The rider loves to analyse and consider options and solutions but this can lead to confusion and decision paralysis. So ambiguous goals need to be translated into concrete behaviours and actions. This requires eliminating ambiguity and scripting critical moves.
The destination needs to be attractive, ideally a “gut-smakking goal”. This will allow the rider to apply his strengths to see how to get there. It is also the opportunity to show the rider where you are headed and showing the elephant why the journey is worthwhile.
Motivating the elephant – getting buy in
The elephant needs to be cooperative so here you have to appeal to peoples emotions and stir up a deep motivation. This is achieved by having a behaviour script and appealing to their feelings. They need to see and feel before they will get to the change.
Shrinking the change will help people feel like it is achievable. Do this by celebrating progress already made and breaking it down into bite sized chunks. Growing the people and instilling an aspirational sense of identity is a strong motivator.
Shape the path – be aware of situational influences
This path is the creating an enabling environment where you identify and remove blockages. The reason people are often quoted as being the barriers to change is not always due to their behavior. Very often it is due to the situation they are operating in. Identifying and eliminating these situations is key.
Creating a path is also about creating new habits that become automatic requiring less self control and contributing to the change. You need to rally the herd. Change in groups of people is affected by individuals considering what the others are doing and thinking.
Rally the supporters and reformers and create a safe space for them to influence the rest of the team. Reinforcement is the secret to getting past the first step of your long journey and on to the second, third, and hundredth steps.

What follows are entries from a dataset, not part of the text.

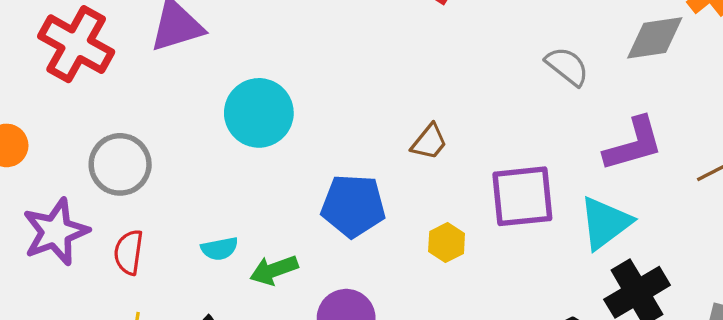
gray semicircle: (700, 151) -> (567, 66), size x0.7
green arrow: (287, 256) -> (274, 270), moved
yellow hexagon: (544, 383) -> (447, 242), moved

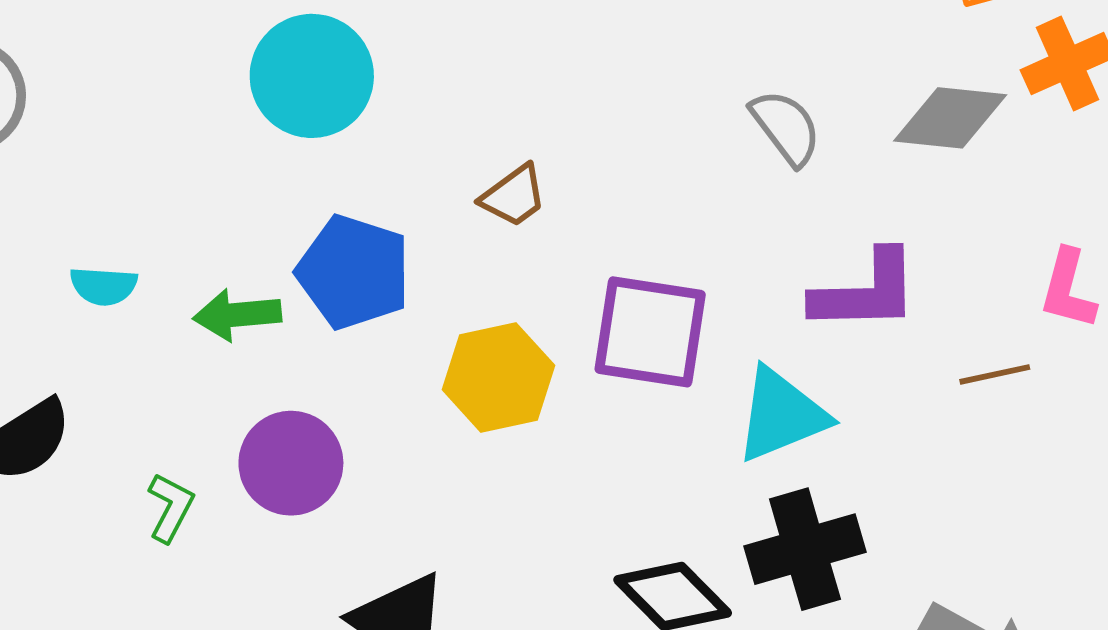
cyan circle: (259, 113) -> (312, 76), moved
yellow hexagon: (447, 242) -> (498, 377), size x1.6
green arrow: (274, 270) -> (237, 315), moved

7 tips I learned about managing change from this book
- Change is tinkering with behaviours that have become automatic. Changing these requires a large amount of self-control which is exhaustive
- Big problems are rarely solved by big solutions as these big solutions are what we can’t change or don’t have influence over. Instead, a sequence of small changes over a period of time is what brings about big change. This would be focussing on the things that you have influence over and can change.

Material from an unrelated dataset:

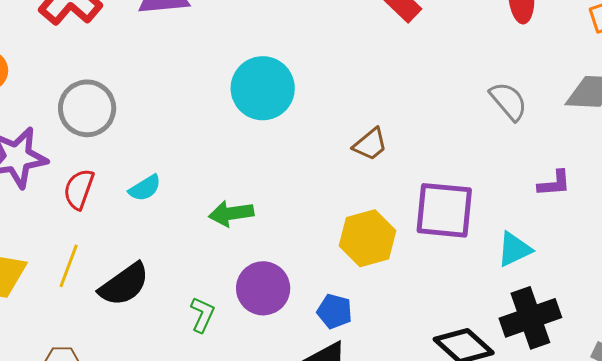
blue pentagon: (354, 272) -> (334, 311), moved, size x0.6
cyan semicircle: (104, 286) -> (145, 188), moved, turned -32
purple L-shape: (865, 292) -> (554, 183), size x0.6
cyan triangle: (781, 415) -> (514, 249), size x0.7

- Create a positive illusion affecting change. Motivate action by looking at what has already been done. This shows people that they are closer to the finish line than they might think.
- Be alert to failure upfront by anticipating and acknowledging it so that it is less alarming and easier to work through.
- Use action triggers to automate behavior and preload a decision. Do this by saying when x happens then I will do Y. Suddenly then Y will happen more easily requiring less self-control effort.
- Publicize the progress for everyone to see. This puts pressure on the nonperformers to up their game
- Change isn’t an event; it’s a process. Big changes can start with very small steps. Small changes tend to snowball.